DOCUMENT SECTION START

Scraping using Selenium and Beautifulsoup

0

I'm trying to do a scrap on a book of books, I need to get the titles and categories of all the books posted. On the first try, I get an Attribute Error, which should happen several times because the site is poorly done and the things I'm not always getting will be with the same code. To try to deal with this I've added a except so that the looping continues. Here's my code so far:

from selenium import webdriver
import time
from bs4 import BeautifulSoup
import pandas as pd

webdriver.Chrome(executable_path = '/home/porco/Downloads/chromedriver')
options = webdriver.ChromeOptions()
options.add_argument('--ignore-certificate-errors') 
options.add_argument('--test-type')
options.binary_location='/usr/bin/chromium' 
driver = webdriver.Chrome(chrome_options=options)

url = 'http://amoraosromances.blogspot.com/'
driver.get(url)

A = []
B = []

while True: 
    soup = BeautifulSoup(driver.page_source, 'lxml')

    try:
        for div in soup.findAll('div', class_='post hentry'):
            titulo = div.find('h3', class_='post-title entry-title')
            A.append(titulo.text.strip().title())
            temas = div.find('span', class_='post-labels')
            B.append(temas.text.strip().replace('\n', ' ').replace('Marcadores:', '').title())

            print(titulo.txt)
            print('...rodando...')
    except AttributeError:
        continue 
    try:
        nextButton = driver.find_element_by_xpath('//*[@id="Blog1_blog-pager-older-link"]')
        nextButton.click()  
    except: 
        break

print('...fazendo .csv e json...') 
df=pd.DataFrame(A, columns=['Título'])
df['Tema'] = B
df

df.to_csv('autor-tema2.csv')
df.to_json('autor-tema2.json', orient='records')

DOCUMENT SECTION END
MATERIAL SHOWN START

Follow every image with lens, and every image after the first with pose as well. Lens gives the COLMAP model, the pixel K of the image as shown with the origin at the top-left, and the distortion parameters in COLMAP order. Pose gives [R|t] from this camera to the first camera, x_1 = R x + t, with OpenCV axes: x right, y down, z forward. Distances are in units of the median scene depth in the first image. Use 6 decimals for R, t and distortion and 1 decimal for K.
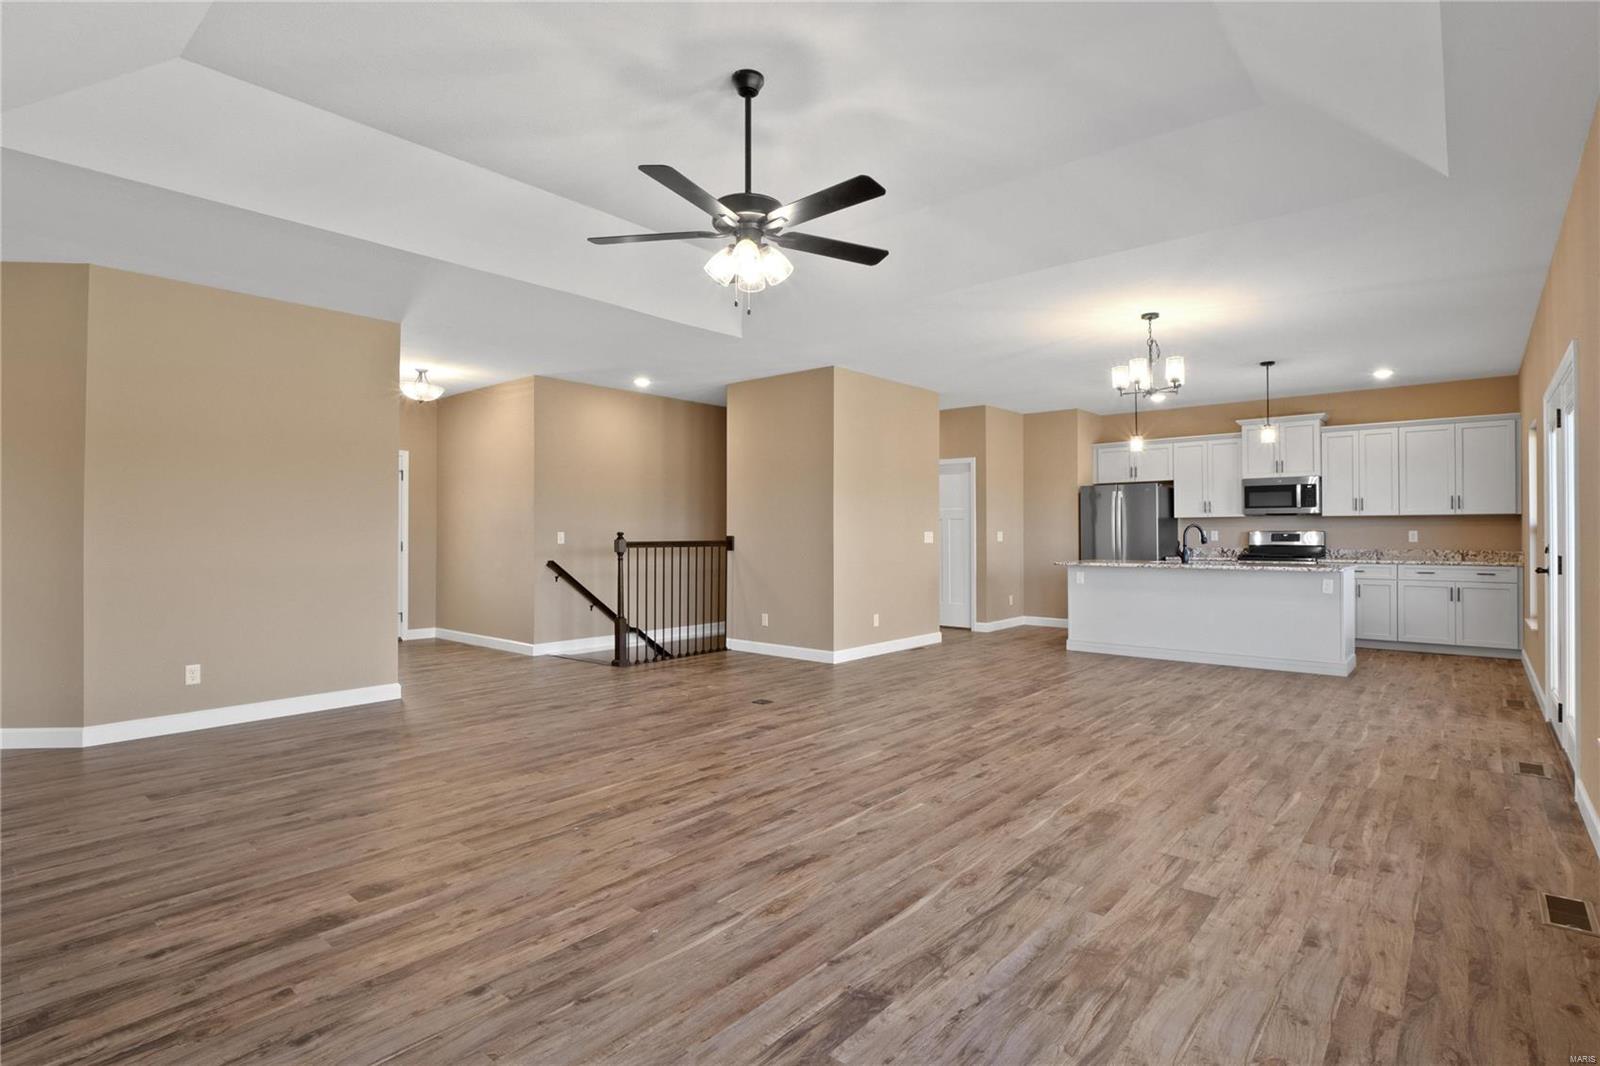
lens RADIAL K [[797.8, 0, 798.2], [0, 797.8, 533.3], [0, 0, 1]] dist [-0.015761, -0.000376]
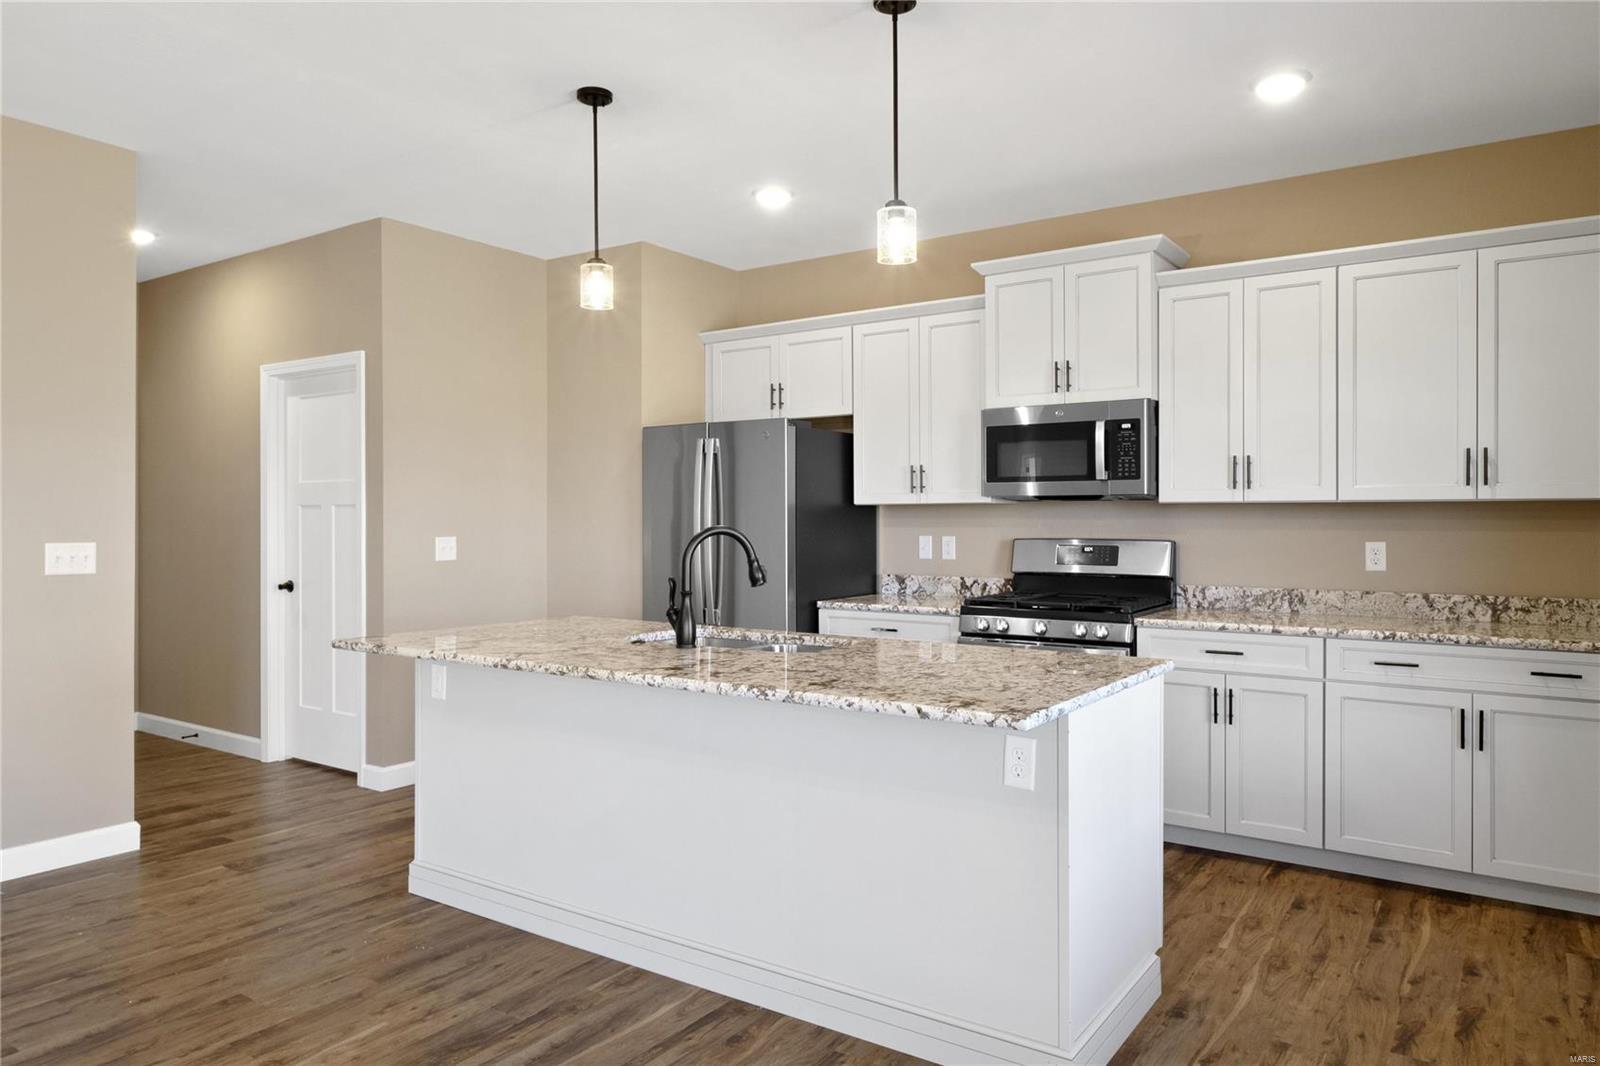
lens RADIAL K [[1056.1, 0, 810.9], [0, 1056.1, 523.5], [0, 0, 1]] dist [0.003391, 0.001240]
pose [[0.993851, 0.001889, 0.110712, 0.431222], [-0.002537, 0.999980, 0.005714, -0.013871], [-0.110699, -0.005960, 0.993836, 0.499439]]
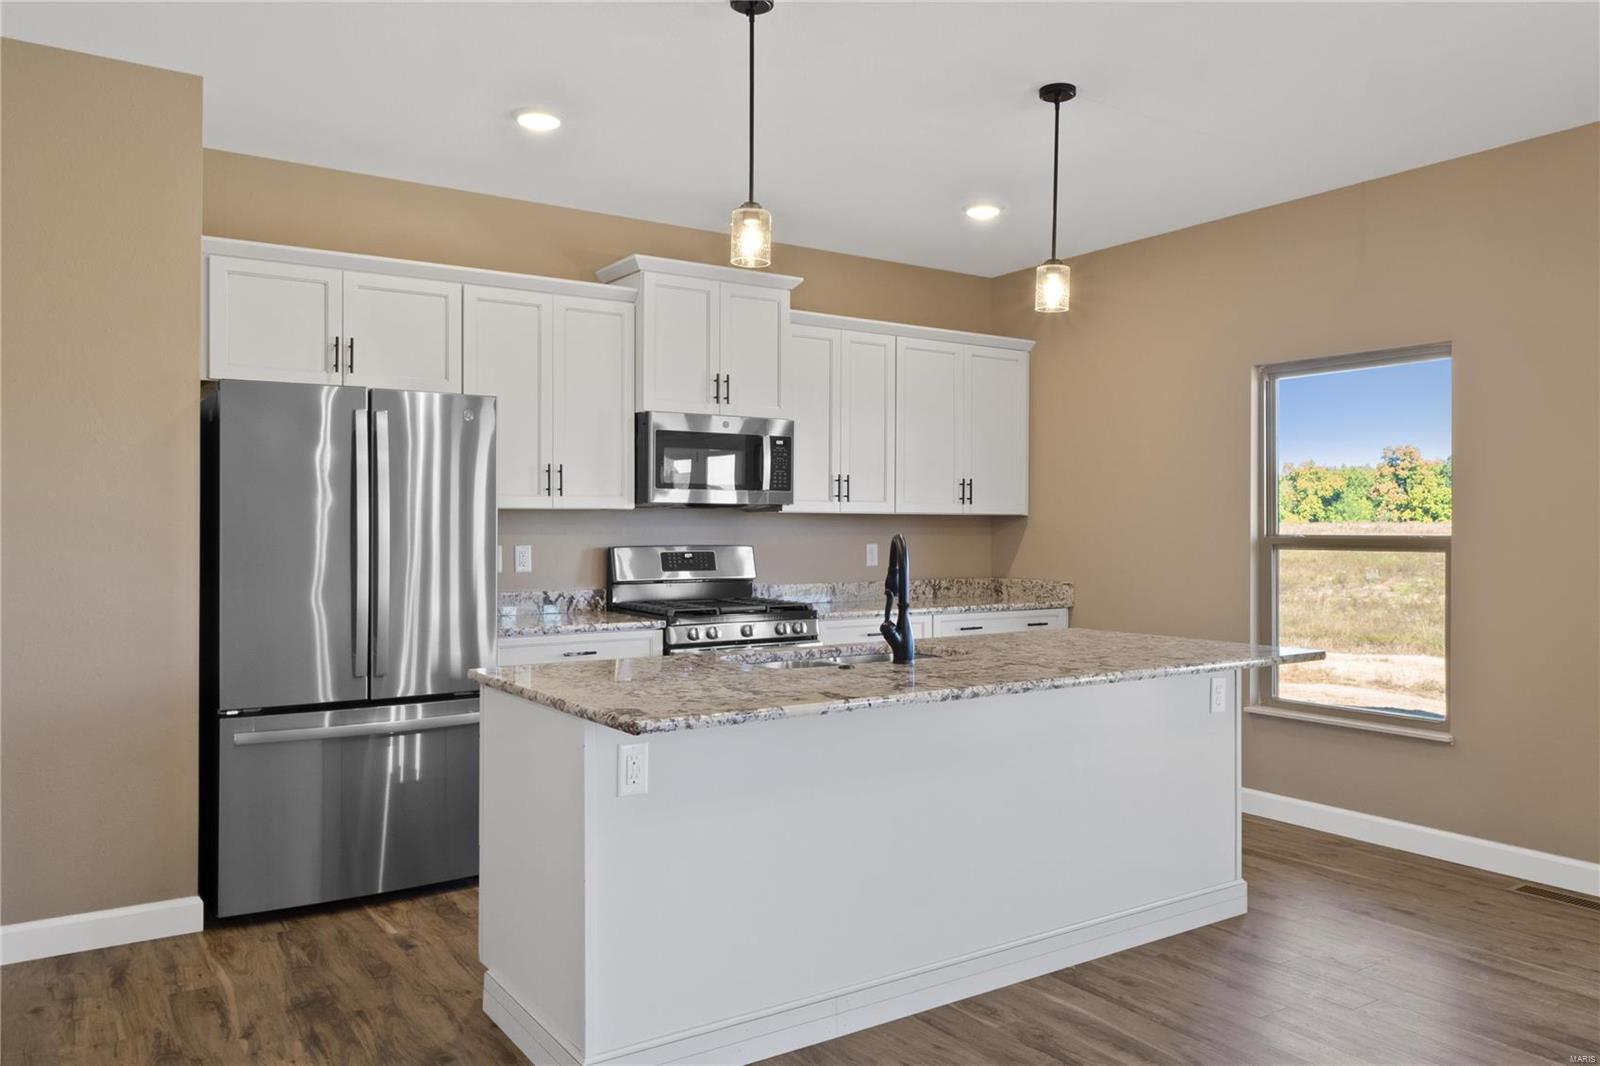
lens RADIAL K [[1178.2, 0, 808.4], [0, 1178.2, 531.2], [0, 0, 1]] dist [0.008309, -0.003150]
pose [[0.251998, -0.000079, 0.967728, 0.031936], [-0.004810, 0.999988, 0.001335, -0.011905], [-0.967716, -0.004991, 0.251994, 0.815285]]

MATERIAL SHOWN END

# [WORK INSTRUCTION 1]
In the scraping post, what file name does the code give the CSV output?
# [WORK INSTRUCTION 2]
Please list every import statement in the scraping post's code.
# [WORK INSTRUCTION 3]
Decide whether each statement agrees with the scraping post, and quote the words that settle it: (a) The Chrome options include the argument '--test-type'. (b) The poster gets an Attribute Error on the first try. (c) The JSON file is written with orient set to 'index'.
The items have nothing to do with this work.

# [WORKED SOLUTION 1]
autor-tema2.csv

# [WORKED SOLUTION 2]
from selenium import webdriver
import time
from bs4 import BeautifulSoup
import pandas as pd

# [WORKED SOLUTION 3]
(a) Yes: "options.add_argument('--test-type')"
(b) Yes: "On the first try, I get an Attribute Error"
(c) No: "df.to_json('autor-tema2.json', orient='records')"